• _TASK TO COMPLETE_
Retype the material below line for line, keeping every character unchanged.

• _DATA SUPPLIED_
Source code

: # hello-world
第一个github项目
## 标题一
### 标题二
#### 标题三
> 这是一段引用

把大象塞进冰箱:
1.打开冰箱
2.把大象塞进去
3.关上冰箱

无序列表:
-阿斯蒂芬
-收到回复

• _OUTPUT OF THE EXERCISE_
Source code

: # hello-world
第一个github项目
## 标题一
### 标题二
#### 标题三
> 这是一段引用

把大象塞进冰箱:
1.打开冰箱
2.把大象塞进去
3.关上冰箱

无序列表:
-阿斯蒂芬
-收到回复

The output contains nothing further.